ERISA preempts state laws relating to employee benefit plans, but state laws regulating insurance are saved from ERISA preemption and enforceable. The Supreme Court applies the “savings clause” test to determine whether a state law governs insurance practices (and not merely insurance companies) and is, therefore, saved from ERISA preemption. Specifically, the savings clause test provides that a state law regulates insurance if it:
- Is specifically directed at entities engaged in insurance, and
- Substantially affects the risk pooling arrangement between the insurer and the insured.
Facts. In Sand-Smith, the plaintiff, who was disabled due to bipolar disorder, sued after benefits from her employer’s long-term disability plan were terminated based on applicable insurance policy terms that limited benefits for mental illness to 24 months. In particular, the plaintiff asserted that the policy’s limitation violated Montana’s mental health parity law. Conversely, the insurer argued that ERISA preempted the state law.
District Court. In reviewing the matter, the court determined that Montana’s mental health parity law satisfied both prongs of the Supreme Court’s savings clause test because it: (i) regulates health and disability insurance policies and is directed at entities that engage in insurance; and (ii) increases the benefit of risk pooling by ensuring that consumers will receive the same level of benefits for mental and physical illnesses.
After concluding that Montana’s mental health parity law was not preempted by ERISA, the court reviewed whether the law applied to the disability policy at issue. The insurer argued that the Montana law addressed benefits for care of mental illness and not lost wages. However, the court concluded that under the law, “disability insurance” encompasses both health insurance against bodily injury or disablement and income replacement relating to disability. The court noted that although most states’ mental health parity laws apply only to health insurance, Montana’s law specifically applied to disability insurance, and income replacement is typically a component of disability insurance.

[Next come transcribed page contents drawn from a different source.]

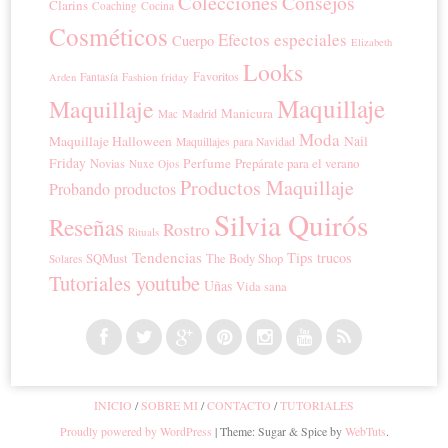
Colecciones
Consejos
Clarins
Coaching
Cocina
Cosméticos
Efectos especiales
Cuerpo
Elizabeth
Looks
Favoritos
Fantasía
Fashion friday
Arden
Maquillaje
Maquillaje
Manicura
Madrid
Mac
Moda
Maquillaje Halloween
Nail
Maquillajes para Navidad
Friday
Perfume
Prepárate para el verano
Novias
Nuxe
Ojos
Productos Maquillaje
Probando productos
Silvia Quirós
Reseñas
Rostro
Rituals
Tendencias
Tips trucos
SQMust
The Body Shop
Solares
Tutoriales youtube
Uñas
Vida sana
INICIO
SOBRE MI
CONTACTO
TUTORIALES
Proudly powered by WordPress
|
Theme: Sugar & Spice by
WebTuts
.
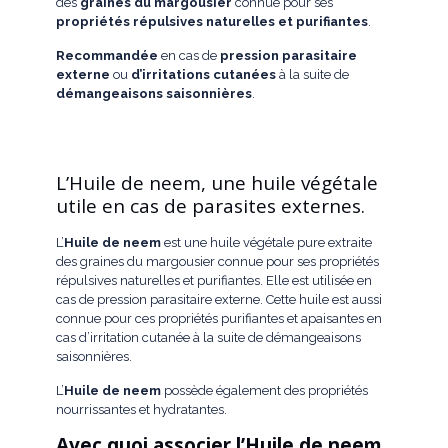
des
graines du margousier
connue pour ses
propriétés répulsives
naturelles et purifiantes
.
Recommandée
en cas de
pression parasitaire
externe
ou
d’irritations cutanées
à la suite de
démangeaisons saisonnières
.
L’Huile de neem, une huile végétale
utile en cas de parasites externes.
L’
Huile de neem
est une huile végétale pure extraite
des graines du margousier connue pour ses propriétés
répulsives naturelles et purifiantes. Elle est utilisée en
cas de pression parasitaire externe. Cette huile est aussi
connue pour ces propriétés purifiantes et apaisantes en
cas d’irritation cutanée à la suite de démangeaisons
saisonnières.
L’
Huile de neem
possède également des propriétés
nourrissantes et hydratantes.
Avec quoi associer l’Huile de neem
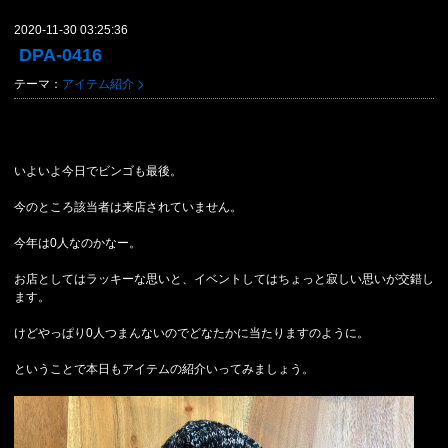
2020-11-30 03:25:36
DPA-0416
テーマ：
アイテム紹介
いよいよ今日でビンゴも最後。
今のところ該当者は来店されていません。
今年は0人なのかなー。
お店としてはラッキーな思いと、イベントしてはちょっと寂しい思いが交錯し
ます。
けどやっぱり0人つまんないのでどなたかに当たりますのように。
ということで本日もアイテムの紹介いってみましょう。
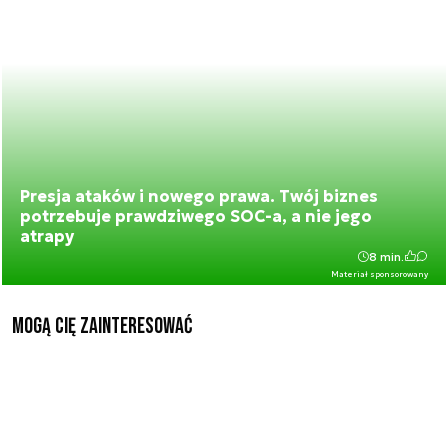
Presja ataków i nowego prawa. Twój biznes
potrzebuje prawdziwego SOC-a, a nie jego
atrapy
8 min.
Materiał sponsorowany
Mogą Cię zainteresować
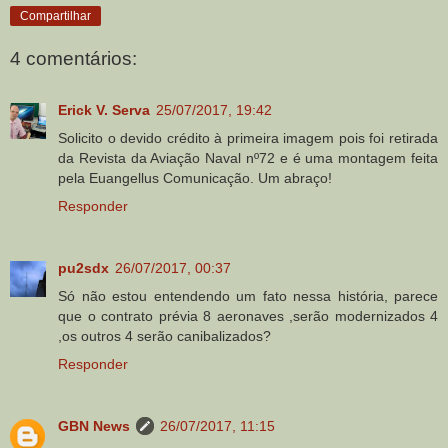
Compartilhar
4 comentários:
Erick V. Serva
25/07/2017, 19:42
Solicito o devido crédito à primeira imagem pois foi retirada
da Revista da Aviação Naval nº72 e é uma montagem feita
pela Euangellus Comunicação. Um abraço!
Responder
pu2sdx
26/07/2017, 00:37
Só não estou entendendo um fato nessa história, parece
que o contrato prévia 8 aeronaves ,serão modernizados 4
,os outros 4 serão canibalizados?
Responder
GBN News
26/07/2017, 11:15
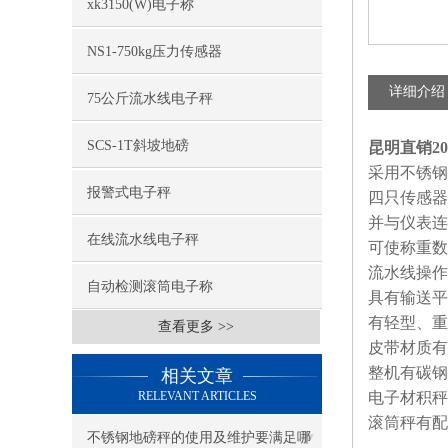
xk3150(W)电子称
NS1-750kg压力传感器
详细介绍
75公斤流水线电子秤
SCS-1T斜坡地磅
昆明直销2
采用不锈钢
报警式电子秤
四只传感器
并与仪表连
在线流水线电子秤
可使称重数
流水线操作
自动检测滚筒电子称
具有输送平
有轻型、重
查看更多 >>
皮带材质有
整机有碳钢
相关文章
RELEVANT ARTICLES
电子材积秤
滚筒秤有配
不锈钢地磅秤的使用及维护要满足哪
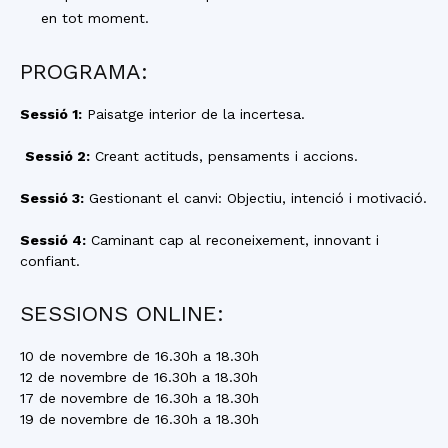
en tot moment.
PROGRAMA:
Sessió 1:
Paisatge interior de la incertesa.
Sessió 2:
Creant actituds, pensaments i accions.
Sessió 3:
Gestionant el canvi: Objectiu, intenció i motivació.
Sessió 4:
Caminant cap al reconeixement, innovant i
confiant.
SESSIONS ONLINE:
10 de novembre de 16.30h a 18.30h
12 de novembre de 16.30h a 18.30h
17 de novembre de 16.30h a 18.30h
19 de novembre de 16.30h a 18.30h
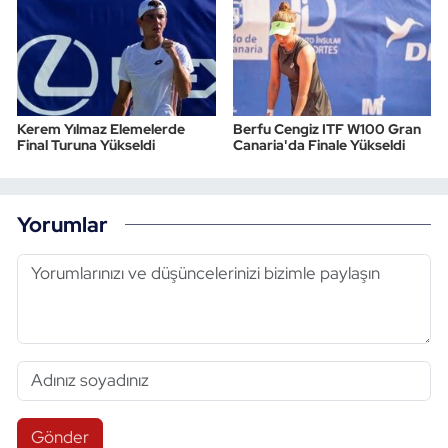
Kerem Yılmaz Elemelerde
Berfu Cengiz ITF W100 Gran
Final Turuna Yükseldi
Canaria'da Finale Yükseldi
Yorumlar
Gönder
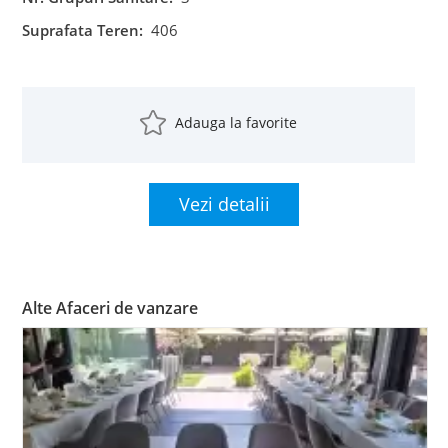
Suprafata Teren:
406
Adauga la favorite
Vezi detalii
Alte Afaceri de vanzare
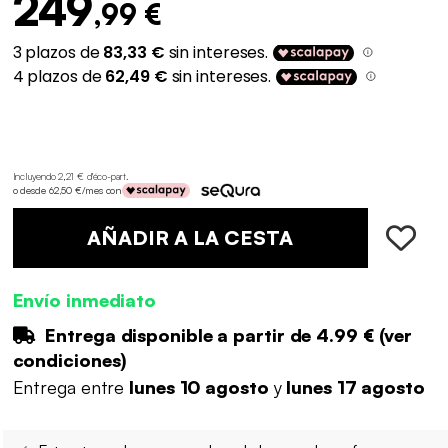
249
,99 €
Incluyendo 2,21 € d'éco-part
.
o desde 62,50 €/mes con
AÑADIR A LA CESTA
Envío inmediato
Entrega disponible a partir de
4.99 €
(
ver
condiciones
)
Entrega entre
lunes 10 agosto
y
lunes 17 agosto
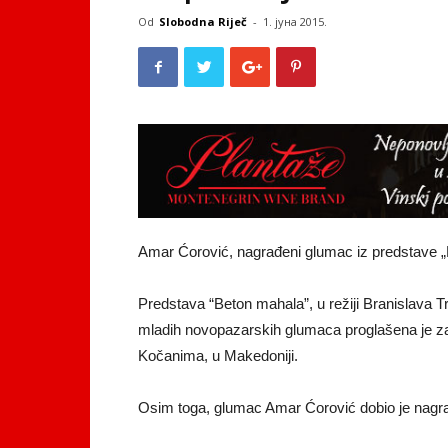
Od
Slobodna Riječ
-
1. јуна 2015.
Amar Ćorović, nagrađeni glumac iz predstave 
Predstava “Beton mahala”, u režiji Branislava Tri
mladih novopazarskih glumaca proglašena je z
Kočanima, u Makedoniji.
Osim toga, glumac Amar Ćorović dobio je nagr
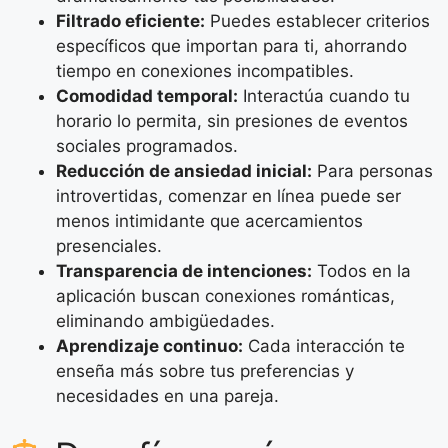
Filtrado eficiente:
Puedes establecer criterios
específicos que importan para ti, ahorrando
tiempo en conexiones incompatibles.
Comodidad temporal:
Interactúa cuando tu
horario lo permita, sin presiones de eventos
sociales programados.
Reducción de ansiedad inicial:
Para personas
introvertidas, comenzar en línea puede ser
menos intimidante que acercamientos
presenciales.
Transparencia de intenciones:
Todos en la
aplicación buscan conexiones románticas,
eliminando ambigüedades.
Aprendizaje continuo:
Cada interacción te
enseña más sobre tus preferencias y
necesidades en una pareja.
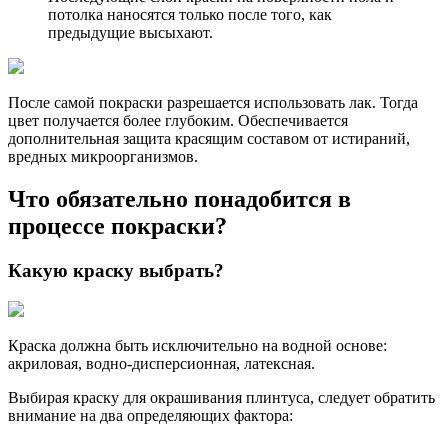
потолка наносятся только после того, как
предыдущие высыхают.
После самой покраски разрешается использовать лак. Тогда
цвет получается более глубоким. Обеспечивается
дополнительная защита красящим составом от истираний,
вредных микроорганизмов.
Что обязательно понадобится в
процессе покраски?
Какую краску выбрать?
Краска должна быть исключительно на водной основе:
акриловая, водно-дисперсионная, латексная.
Выбирая краску для окрашивания плинтуса, следует обратить
внимание на два определяющих фактора:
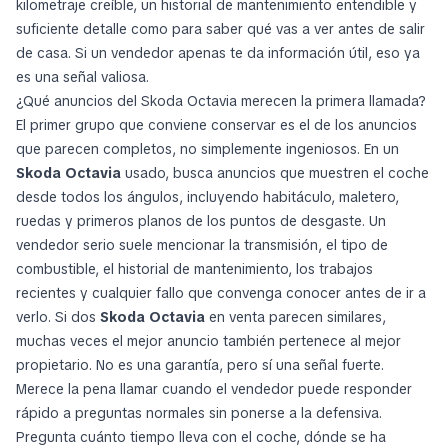
kilometraje creíble, un historial de mantenimiento entendible y
suficiente detalle como para saber qué vas a ver antes de salir
de casa. Si un vendedor apenas te da información útil, eso ya
es una señal valiosa.
¿Qué anuncios del Skoda Octavia merecen la primera llamada?
El primer grupo que conviene conservar es el de los anuncios
que parecen completos, no simplemente ingeniosos. En un
Skoda Octavia
usado, busca anuncios que muestren el coche
desde todos los ángulos, incluyendo habitáculo, maletero,
ruedas y primeros planos de los puntos de desgaste. Un
vendedor serio suele mencionar la transmisión, el tipo de
combustible, el historial de mantenimiento, los trabajos
recientes y cualquier fallo que convenga conocer antes de ir a
verlo. Si dos
Skoda Octavia
en venta parecen similares,
muchas veces el mejor anuncio también pertenece al mejor
propietario. No es una garantía, pero sí una señal fuerte.
Merece la pena llamar cuando el vendedor puede responder
rápido a preguntas normales sin ponerse a la defensiva.
Pregunta cuánto tiempo lleva con el coche, dónde se ha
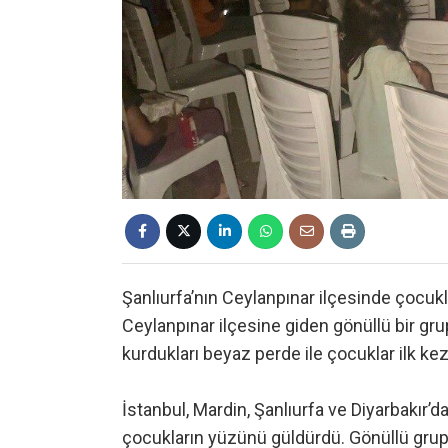
Şanlıurfa’nın Ceylanpınar ilçesinde çocukl
Ceylanpınar ilçesine giden gönüllü bir gru
kurdukları beyaz perde ile çocuklar ilk kez
İstanbul, Mardin, Şanlıurfa ve Diyarbakır’d
çocukların yüzünü güldürdü. Gönüllü grup 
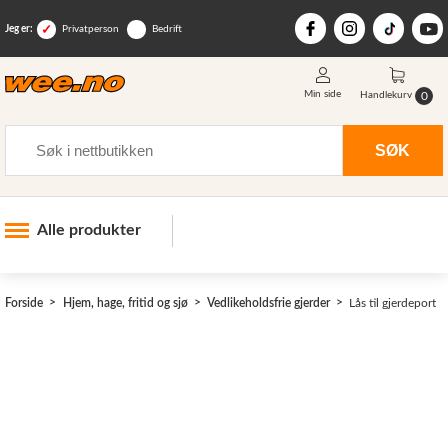
Jeg er:
Privatperson
Bedrift
Min side
0
Handlekurv
Søk
SØK
Alle produkter
Industri og anlegg
Forside
Hjem, hage, fritid og sjø
Vedlikeholdsfrie gjerder
Lås til gjerdeport
Skogsutstyr
Landbruksutstyr
Hjem, hage, fritid og sjø
>
Vinter og snøutstyr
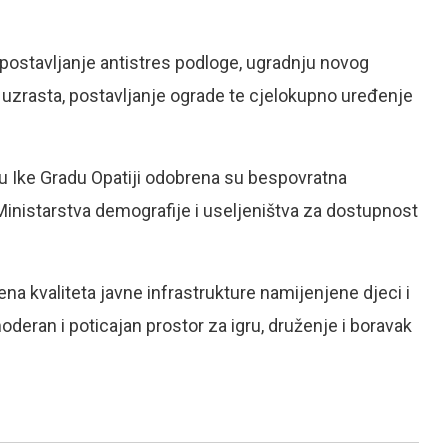
 postavljanje antistres podloge, ugradnju novog
 uzrasta, postavljanje ograde te cjelokupno uređenje
ru Ike Gradu Opatiji odobrena su bespovratna
Ministarstva demografije i useljeništva za dostupnost
na kvaliteta javne infrastrukture namijenjene djeci i
moderan i poticajan prostor za igru, druženje i boravak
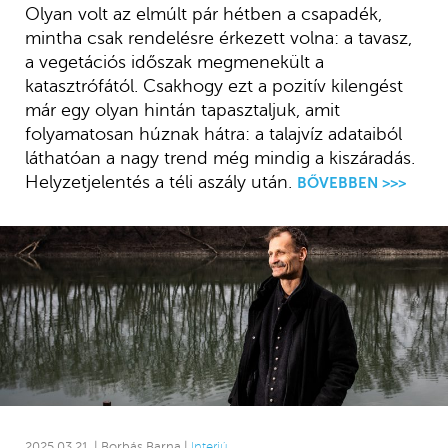
Olyan volt az elmúlt pár hétben a csapadék,
mintha csak rendelésre érkezett volna: a tavasz,
a vegetációs időszak megmenekült a
katasztrófától. Csakhogy ezt a pozitív kilengést
már egy olyan hintán tapasztaljuk, amit
folyamatosan húznak hátra: a talajvíz adataiból
láthatóan a nagy trend még mindig a kiszáradás.
Helyzetjelentés a téli aszály után.
BŐVEBBEN >>>
2025.03.21. | Borbás Barna |
Interjú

In reaching this conclusion, the court observed that the Montana law was expressly inapplicable to certain types of insurance benefits (e.g., workers’ compensation) and that the state legislature would have expressly excluded disability income benefits if it so intended. Accordingly, the court ordered the disability insurer to comply with the Montana law and provide the same benefits to the participant as it would provide if her disability were physical in nature.